Issue:  Physical Server with Unity Boot LUN got rebooted during Unity SP Reboot

Errors:
Warning Host 1076      User1  The reason supplied by user XXXXX for the last unexpected shutdown of this computer is: Other (Unplanned) Reason Code: 0xa000000 Problem ID: Bugcheck String:
Error SHost       1001      Microsoft-Windows-WER-SystemErr           The computer has rebooted from a bugcheck. The bugcheck was: 0x000000d1 (0xffffe8013242b000, 0x0000000000000002, 0x0000000000000000, 0xfffff8017ad60e81).
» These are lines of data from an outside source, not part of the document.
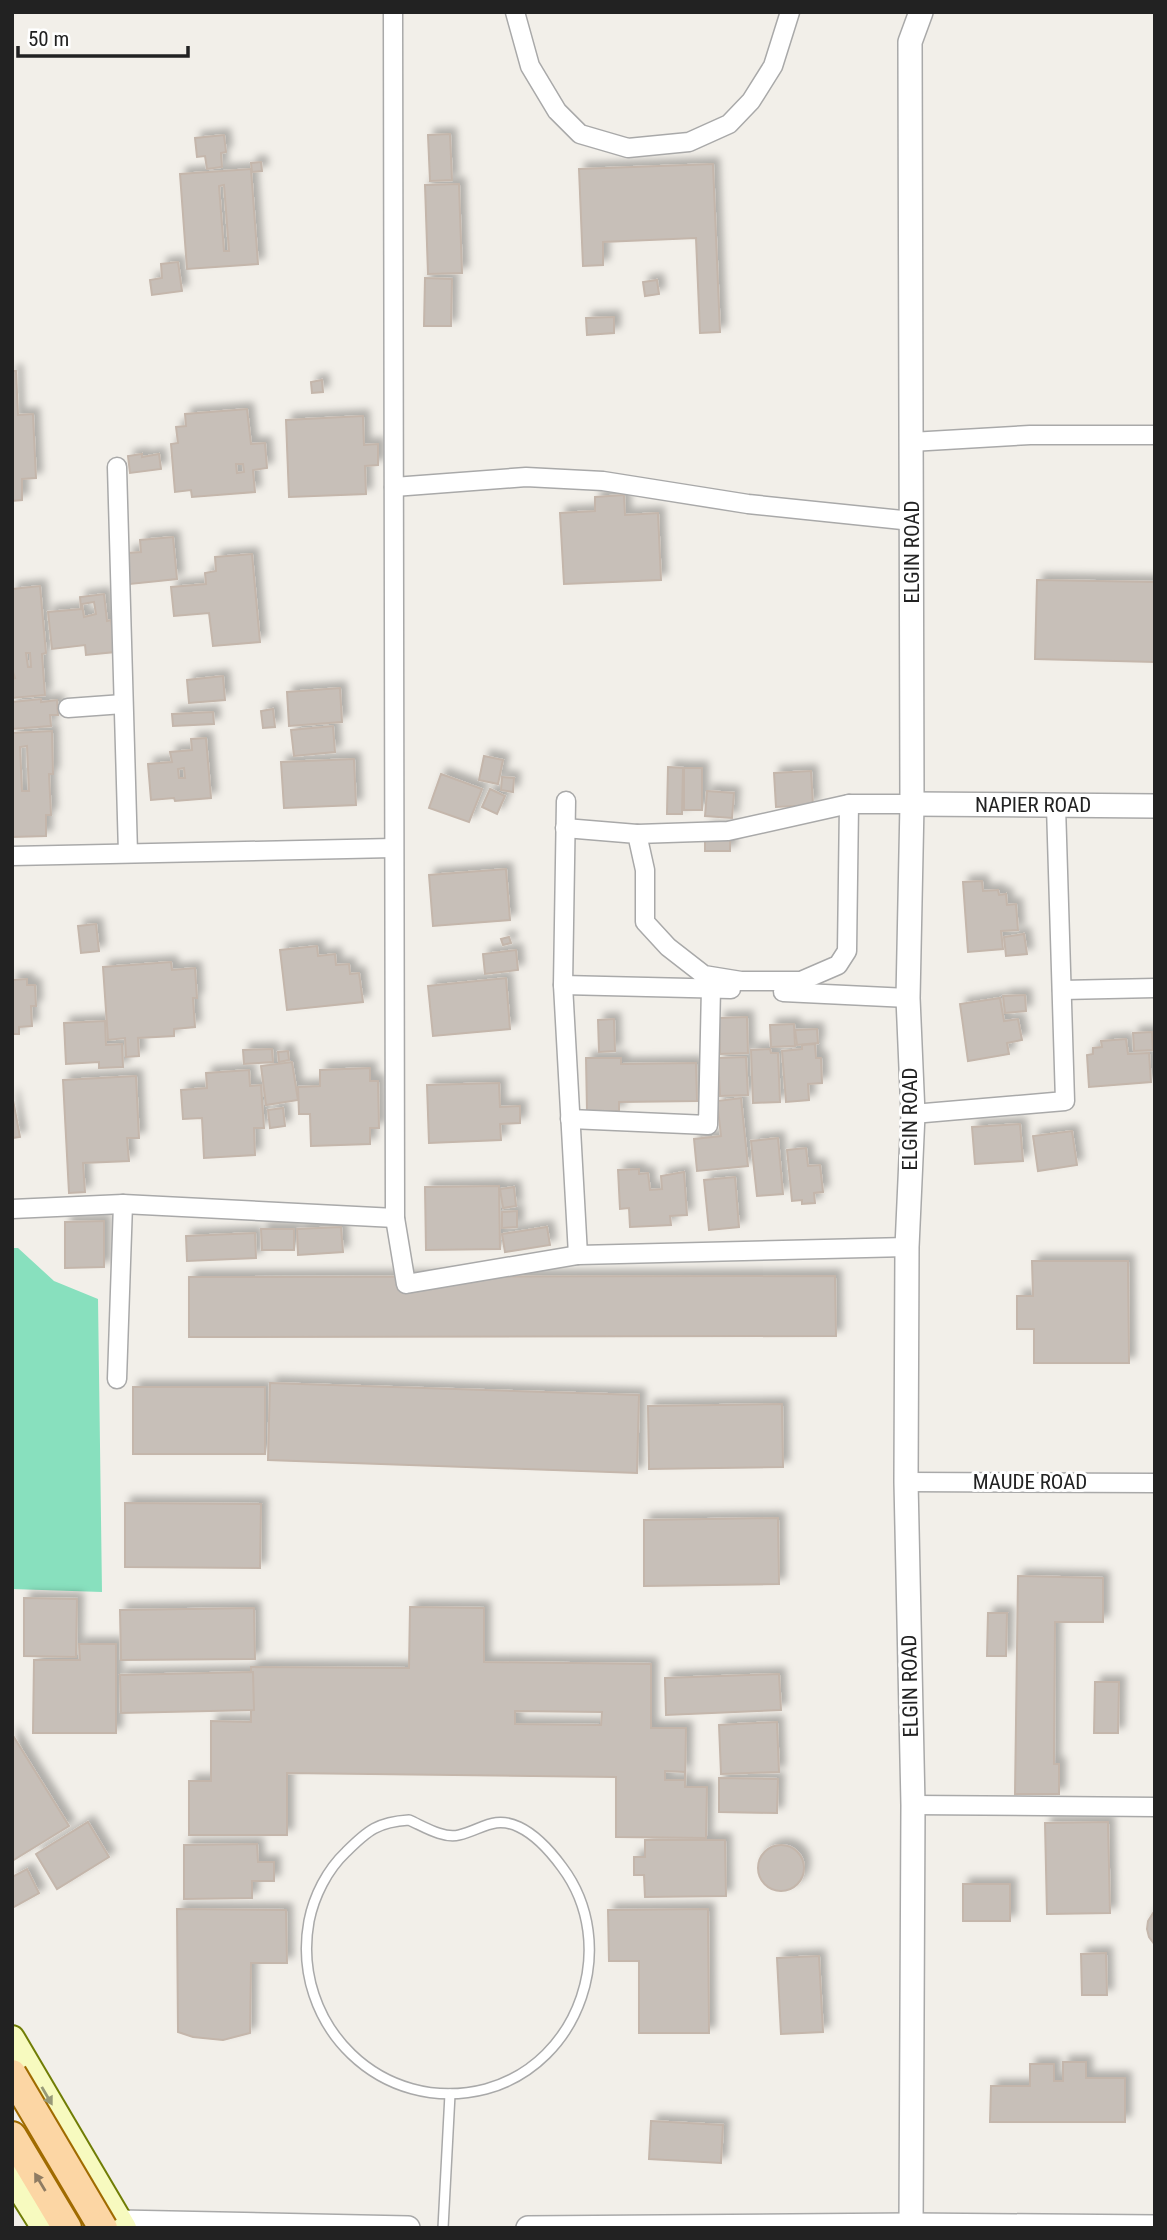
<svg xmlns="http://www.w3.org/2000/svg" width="1167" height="2240" font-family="'Roboto Condensed',sans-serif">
<defs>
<filter id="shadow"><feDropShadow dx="6" dy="-6" stdDeviation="3.5" flood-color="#0004"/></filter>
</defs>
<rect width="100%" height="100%" fill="#f2efe9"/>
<path fill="#88e0be" d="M12,1248h6l36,33 44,18 4,293 -90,-3z"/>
<g fill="#c7bfb8" stroke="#c4b6ab" stroke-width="2" fill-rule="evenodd" filter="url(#shadow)">
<path d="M450,134l2,46 -22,1 -2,-46z"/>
<path d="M224,135l2,17 -5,1 1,14 -15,2 -2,-13 -8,1 -2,-19z"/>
<path d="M261,162l1,9 -10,1 -1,-9z"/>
<path d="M713,164l7,168 -20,1 -4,-95 -93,4v23l-20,1 -4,-97z"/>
<path d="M251,169l7,95 -71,5 -7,-95zM224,185l5,66h-5l-5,-65z"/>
<path d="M459,184l3,89 -34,1 -3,-89z"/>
<path d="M178,262l4,29 -30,4 -2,-15 12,-2 -1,-14z"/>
<path d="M425,278l27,1 -1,47h-27z"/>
<path d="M657,280l2,14 -14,2 -2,-14z"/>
<path d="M614,317v16l-27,2 -1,-17z"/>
<path d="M12,371h4l2,44 15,-1 3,64 -14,1v21l-10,1z"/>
<path d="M322,380l1,12 -11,1 -1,-11z"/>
<path d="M247,409l4,35 14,-1 2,25 -14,2 2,22 -63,5 -1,-7 -16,2 -4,-48 7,-1 -2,-16 10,-1 -1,-12zM236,464h7l1,8 -7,1z"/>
<path d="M363,416l1,29 14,-1v21l-13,1 1,28 -77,3 -3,-77z"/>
<path d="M142,454v3l17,-3 2,15 -31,4 -2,-17z"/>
<path d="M624,495l1,20 33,-2 3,67 -97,4 -4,-71 35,-2v-14z"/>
<path d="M173,537l4,42 -47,5 -3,-31 14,-1 -1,-12z"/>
<path d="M252,554l8,88 -47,4 -4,-33 -35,3 -3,-29 35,-3 -1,-11 11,-2 -1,-14z"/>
<path d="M1037,580l118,2v80l-120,-3z"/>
<path d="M40,586l6,67 -4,1 3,41 -33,3v-19l3,-1 -3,-9v-80zM26,653h4l1,14h-3z"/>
<path d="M104,594l3,27 4,-1 4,32 -29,3 -1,-10 -33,4 -4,-37 33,-3 -1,-12zM94,602l2,12 -12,3 -2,-13z"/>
<path d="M223,676l2,24 -36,3 -2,-23z"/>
<path d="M340,688l2,34 -53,4 -2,-34z"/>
<path d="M41,699v3l16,-2 1,15h-8l1,11 -39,3v-27z"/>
<path d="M273,709l2,18 -12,1 -2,-17z"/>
<path d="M213,712l1,12 -41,2 -1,-12z"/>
<path d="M333,726l2,26 -41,4 -3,-26z"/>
<path d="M52,731l1,43h-4l2,41h-5v21l-34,1v-104zM27,746l2,45h-7l-2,-44z"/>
<path d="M206,738l5,60 -36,3 -1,-3 -23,2 -3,-36 24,-2 -2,-10 22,-2 -1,-11zM184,768l1,10h-6l-1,-9z"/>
<path d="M484,756l19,4 -5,24 -19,-4z"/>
<path d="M354,759l2,46 -72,3 -3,-46z"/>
<path d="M668,767l15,1 -1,46h-15z"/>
<rect x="684" y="768" width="18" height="42"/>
<path d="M811,771l2,34 -37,2 -2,-34z"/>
<path d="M441,774l41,15 -13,33 -40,-14z"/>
<path d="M502,777l12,1 -1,14 -12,-2z"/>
<path d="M490,789l15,7 -8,18 -15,-7z"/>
<path d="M707,791l27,2 -2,25 -27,-2z"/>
<rect x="705" y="828" width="25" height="23"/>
<path d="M506,869l4,51 -77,6 -4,-51z"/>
<path d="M982,881l1,10 15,-1 1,5 7,-1 1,11 9,-1 2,26 -17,1 2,18 -35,3 -5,-70z"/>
<path d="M96,924l3,27 -18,2 -3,-27z"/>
<path d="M1024,934l3,20 -21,2 -2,-19z"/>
<path d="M509,937l2,6 -8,2 -2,-6z"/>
<path d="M317,946l1,10 17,-2 1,11 13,-1 1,10 9,-1 4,29 -76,8 -7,-60z"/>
<path d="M516,950l2,20 -33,4 -2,-20z"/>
<path d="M171,962l1,8 23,-2 2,30h-4l2,29 -21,2v7l-36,2 1,18 -13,1 -1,-19 -17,2 -5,-73z"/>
<path d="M12,976v4l15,-1v6h8l1,21h-5l1,20 -13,1v7h-7z"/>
<path d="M506,978l4,51 -77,7 -5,-50z"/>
<path d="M1025,995l1,16 -21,2 -2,-17z"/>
<path d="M1000,998l4,23 14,-2 4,21 -15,3 2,11 -41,7 -8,-57z"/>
<path d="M747,1017l1,36 -28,1 -1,-36z"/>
<path d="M614,1019l1,32 -16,1 -1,-32z"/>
<path d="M105,1021l1,24 16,-1 1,23 -24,1v-6l-33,2 -2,-41z"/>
<path d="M794,1024l1,22 -24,1 -1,-22z"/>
<path d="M817,1029l1,14 -21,2 -2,-15z"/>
<path d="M1152,1032l1,18 -19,1 -1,-18z"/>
<path d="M1126,1039l2,15 21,-1 2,29 -62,5 -2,-32 6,-1v-6l9,-1 -1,-6z"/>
<path d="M815,1044l1,14h5l1,25 -14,1 1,16 -23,2 -4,-51 20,-2v-4z"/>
<path d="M272,1049l1,13 -29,2 -1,-14z"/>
<path d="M770,1049l1,4h7l2,49 -27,1 -2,-53z"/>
<path d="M288,1051l1,9 -10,2 -1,-10z"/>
<path d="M746,1057l2,38 -28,1 -2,-38z"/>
<path d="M586,1058h35v6l75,-1 1,38 -78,1v9h-32z"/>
<path d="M292,1062l6,38 -32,5 -5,-39z"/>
<path d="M370,1068v13h8l1,47h-9v16l-59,2 -1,-32h-11l-1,-27 22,-1v-16z"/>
<path d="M249,1070l1,16 11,-1 3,43h-10l1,27 -51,3 -2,-40 -19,1 -2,-29 26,-2 -1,-15z"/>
<path d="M136,1076l3,62h-12l2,23 -46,2 2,29 -16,1 -6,-113z"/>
<path d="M499,1083l1,24 20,-1v17l-20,1 1,16 -72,3 -2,-58z"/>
<path d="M12,1095l8,42 -8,1z"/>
<path d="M741,1098l7,68 -51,5 -3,-32 27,-3 -4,-35z"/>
<path d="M283,1108l2,18 -15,2 -2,-18z"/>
<path d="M1020,1124l3,37 -48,3 -3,-37z"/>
<path d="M1072,1131l5,34 -39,6 -5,-35z"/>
<path d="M778,1138l5,56 -26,2 -6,-55z"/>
<path d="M806,1148l2,18 12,-1 3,27 -9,1 1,10 -13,1v-4l-10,1 -5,-51z"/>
<path d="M639,1169v5l9,-1 2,17 12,-1 -1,-13 23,-4 3,43 -17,1 1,9 -41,2 -1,-19 -9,1 -2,-39z"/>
<path d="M735,1177l4,50 -30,3 -5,-50z"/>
<path d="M499,1186l1,63 -74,1 -1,-63z"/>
<path d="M514,1187l2,19 -13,2 -3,-19z"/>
<path d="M517,1211v16l-15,1v-16z"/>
<path d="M104,1221v46l-39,1v-46z"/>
<path d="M341,1227l2,25 -45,3 -1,-26z"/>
<path d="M547,1227l3,18 -45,7 -3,-18z"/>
<path d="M261,1229h33v21h-32z"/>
<path d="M255,1233l1,25 -69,3 -1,-25z"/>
<path d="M1032,1261h96l1,102h-95v-34h-17v-33h16z"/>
<path d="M835,1276l1,60 -647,1v-60z"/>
<path d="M270,1383l369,12 -2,78 -369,-13z"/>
<rect x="133" y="1387" width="132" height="67"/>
<path d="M782,1404l1,63 -134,2 -1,-63z"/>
<path d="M125,1503l136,1 -1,64 -135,-1z"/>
<path d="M778,1518l1,66 -135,2v-66z"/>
<path d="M1018,1576l85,2v44h-48l-1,142h5v30h-44z"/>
<path d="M24,1598l53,1 -1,58 -52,-1z"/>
<path d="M410,1607l74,1v54l167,2v64h35l-1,59h22l-1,51 -90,-1v-60l-329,-4v62h-98v-54h22v-60l40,1v-55l158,1zM515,1711l87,1 -1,13 -86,-1zM665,1771l20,1v8h-20z"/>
<path d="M254,1608l1,51 -134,1 -1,-50z"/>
<path d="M988,1613h19l-1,43h-19z"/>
<path d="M79,1644h37v89h-83l1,-73h46z"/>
<path d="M253,1672l1,38 -133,3 -1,-38z"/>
<path d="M779,1674l2,36 -115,5 -1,-37z"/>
<path d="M1095,1682h24l-1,51h-24z"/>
<path d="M777,1722l2,50 -58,2 -2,-49z"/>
<path d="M12,1734l57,92 -57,35z"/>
<path d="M719,1778l59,1 -1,34 -58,-1z"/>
<path d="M88,1822l21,35 -52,32 -21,-35z"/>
<path d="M1108,1822l2,91 -63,1 -2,-91z"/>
<path d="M645,1840h80l1,56 -81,1 -1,-22h-10v-18h11z"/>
<path d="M257,1844l1,18h16v19h-22v17l-68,1v-54z"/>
<circle cx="781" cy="1868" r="23"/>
<path d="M27,1869l12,24 -27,15v-31z"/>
<rect x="963" y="1884" width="47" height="37"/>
<path d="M177,1909l109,1 1,53h-36l-1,70 -27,7 -30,-3 -15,-5z"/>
<path d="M708,1909l1,124h-70v-72h-30l-1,-51z"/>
<path d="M1155,1910v35l-6,-8 -2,-8 1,-8z"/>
<path d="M1106,1953l1,42h-25l-1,-41z"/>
<path d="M819,1956l4,76 -42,2 -4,-76z"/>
<path d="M1063,2062h23v16h39v44h-135l1,-36h39v-22h24v17h9z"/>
<path d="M651,2121l72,4 -2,38 -72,-4z"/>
</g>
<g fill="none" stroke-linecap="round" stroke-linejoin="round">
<defs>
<g id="service">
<path d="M409,1820c14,6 34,19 50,15 22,-5 35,-20 60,-8 17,8 32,25 43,40 58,77 19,196 -76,222 -104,27 -196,-64 -177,-168 5,-25 18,-51 37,-69 22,-22 32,-30 63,-32z"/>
<path d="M443,2228l7,-134"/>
</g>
<g id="minor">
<path d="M393,12l2,1206 11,66 172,-29 329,-8"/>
<path d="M515,12l15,54 27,45 23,23 48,14 61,-6 40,-18 22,-23 22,-35 17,-54"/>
<path d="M911,442l119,-7h125"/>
<path d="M117,467l11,386"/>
<path d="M394,487l132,-10 77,4 145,23 164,17"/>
<path d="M68,708l55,-4"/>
<path d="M566,801l-3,184 15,270"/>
<path d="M565,828l72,6 8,36v52l23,25 36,28 37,6h60l37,-16 9,-14 2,-147h63"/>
<path d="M637,834l91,-3 121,-27"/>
<path d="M12,856l381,-8"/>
<path d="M563,985l168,4"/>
<path d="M1062,990l93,-2"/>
<path d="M783,992l125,6"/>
<path d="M913,1114l152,-13 -9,-295"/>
<path d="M570,1119l138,6 3,-137"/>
<path d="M12,1209l111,-5 272,14"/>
<path d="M117,1379l6,-175"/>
<path d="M906,1482l249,1"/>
<path d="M913,1805l242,2"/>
</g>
<g id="tertiary">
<path d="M912,804l243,2"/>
<path d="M104,2225l16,-3 288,6"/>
<path d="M528,2228l383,-3 244,2"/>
<path d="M911,2228l2,-423 -7,-323 1,-235 6,-133 -5,-116 4,-194 -2,-762 11,-30"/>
</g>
<g id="secondary">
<path d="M12,2038l112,190"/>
<path d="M12,2177l32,51"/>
</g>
<path id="primary" d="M12,2136l55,92"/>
</defs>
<use href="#service" stroke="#a9a9a9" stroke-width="12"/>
<use href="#minor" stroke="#a9a9a9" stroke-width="21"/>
<use href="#tertiary" stroke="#a9a9a9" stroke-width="26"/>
<use href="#secondary" stroke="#707d05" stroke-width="28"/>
<use href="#primary" stroke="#a06b00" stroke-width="32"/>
<use href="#service" stroke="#fff" stroke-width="9"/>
<use href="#minor" stroke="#fff" stroke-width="18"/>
<use href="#tertiary" stroke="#fff" stroke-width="23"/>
<use href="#secondary" stroke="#f7fabf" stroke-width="24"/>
<use href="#primary" stroke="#fcd6a4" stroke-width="28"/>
<defs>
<path id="primary-bridge" d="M12,2074l91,154"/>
</defs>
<use href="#primary-bridge" stroke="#a06b00" stroke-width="32" stroke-linecap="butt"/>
<use href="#primary-bridge" stroke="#fcd6a4" stroke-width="28"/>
</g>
<defs><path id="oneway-solid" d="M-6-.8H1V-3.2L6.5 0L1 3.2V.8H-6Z" transform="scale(1.75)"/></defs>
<use fill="#979978" href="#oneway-solid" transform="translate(47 2096) rotate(60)"/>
<use fill="#8f7c63" href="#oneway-solid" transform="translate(40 2182) rotate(-121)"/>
<g text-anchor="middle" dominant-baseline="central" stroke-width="6" stroke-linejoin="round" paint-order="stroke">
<g font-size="21" fill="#222" stroke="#fff">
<text transform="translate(912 552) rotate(-90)">ELGIN ROAD</text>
<text x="1033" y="805">NAPIER ROAD</text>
<text transform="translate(910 1119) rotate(-90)">ELGIN ROAD</text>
<text x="1030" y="1482">MAUDE ROAD</text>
<text transform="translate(910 1686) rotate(-91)">ELGIN ROAD</text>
</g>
</g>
<rect width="1167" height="2240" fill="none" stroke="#222222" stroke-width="28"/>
<path d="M18 46v10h170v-10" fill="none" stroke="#222222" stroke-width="3.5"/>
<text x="28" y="46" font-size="21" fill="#222222" stroke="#ffffff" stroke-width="5" paint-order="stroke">50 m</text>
</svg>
A dump was saved in: C:\Windows\MEMORY.DMP. Report Id: DDMMYY-35046-01.

Cause: this is a known issue with Microsoft Security patch and PowerPath. one of the security patches installed which caused the server to bluescreen and crash

Fix:
This is a known  issue with PowerPath and Microsoft latest update for Windows 2012 servers.
This is due to the updates by Microsoft Windows 2012 R2 update KB3185279, KB3185331, KB3192404, KB3197875, KB3197874, KB3205401 recently.
https://support.microsoft.com/en-in/help/24717/windows-8-1-windows-server-2012-r2-update-history

Please find the KB article to fix the issue
490865 : Windows 2012 R2 server crash pointing to EMC PowerPath driver EMCPMPX.SYS https://support.emc.com/kb/490865

++++++++++++++++++++++++++++++++++++++++++++++++++++
OS Name             Microsoft Windows Server 2012 R2 Standard
Version 6.3.9600 Build 9600
Other OS Description      Not Available
OS Manufacturer             Microsoft Corporation
System Name    HostName
System Manufacturer    Cisco Systems Inc
System Model   UCSB-B200-M3
System Type      x64-based PC

  manfac: Cisco Systems, Inc.
   sernum: FCH1824J0E9
    model: Cisco VIC FCoE HBA
   descrp: Cisco VIC-FCoE Storport Miniport Driver
   symblc: Cisco VIC FCoE HBA FW:2.1(3d) DRV:2.3.0.20
 
 EMC powermt for PowerPath (c) Version 6.0 SP 2 (build 206)
             
*******************************************************************************
*                        Bugcheck Analysis                                    *
*******************************************************************************
Bugcheck code 000000D1
Arguments ffffe801`3242b000 00000000`00000002 00000000`00000000 fffff801`7ad60e81

RetAddr           : Args to Child                                                           : Call Site
fffff802`9d1e3ee9 : 00000000`0000000a ffffe801`3242b000 00000000`00000002 00000000`00000000 : nt!KeBugCheckEx
fffff802`9d1e273a : 00000000`00000000 ffffe001`a31b6010 00000000`00000000 fffff801`7ad6a00c : nt!setjmpex+0x37d9
fffff801`7ad60e81 : fffff801`7ad74dbf ffffe801`270008d0 00000000`00000000 7fffffff`ffffffff : nt!setjmpex+0x202a
fffff801`7ad74dbf : ffffe801`270008d0 00000000`00000000 7fffffff`ffffffff 00000000`00000000 : EmcpMpx!EmcpMpxLogPlatfEvent+0x3f99
fffff801`7ad75236 : fffff801`7ad74f50 ffffe001`a31b68b0 ffffe001`a5400480 00000000`00000000 : EmcpMpx!EmcpMpxLogPlatfEvent+0x17ed7
fffff801`7ad62958 : ffffe001`a1e0f010 ffffe001`a0be8010 ffffe001`a0bd3be0 ffffe801`270008d0 : EmcpMpx!EmcpMpxLogPlatfEvent+0x1834e
fffff801`7ad5c1c0 : ffffe001`a16c42a0 ffffe801`270007d0 ffffe801`270008d0 ffffe801`331ae810 : EmcpMpx!EmcpMpxLogPlatfEvent+0x5a70
fffff801`7ac21dcf : ffffe001`a15e2010 00000000`00000016 00000000`00000002 00000000`00000000 : EmcpMpx!PxDsmLamUnregister+0x1d14
fffff801`7ac082d0 : 00000000`00010000 00000000`00000004 ffffe001`a16c41b0 00000000`ffffffff : MPIO!DsmGetVersion+0xb2b
fffff801`7ac08b13 : 00000000`00000000 ffffe801`331ae810 00000000`00000007 ffffe801`269d8410 : MPIO+0x82d0
fffff802`9d13043e : ffffe001`a1c4d650 ffffe801`331ae810 ffffe801`27801a01 ffffe801`c00000c0 : MPIO+0x8b13
fffff801`7b28f5b3 : ffffe801`331ae810 fffff801`7b291a00 00000000`00010000 ffffe001`a16c41b0 : nt!IoCompleteRequest+0x2fa
fffff801`7b291574 : ffffe801`2713eba0 ffffe001`a16c41b0 ffffe801`331ae810 fffff801`7b28d60e : storport!StorPortNotification+0x2173
fffff801`7b28e360 : ffffe001`a1655010 ffffe001`40200382 00000000`00010000 ffffe001`a1739400 :

Other option is to upgrade PowerPath 6.0SP2 to PowerPath 6.3 which have all the fixes above.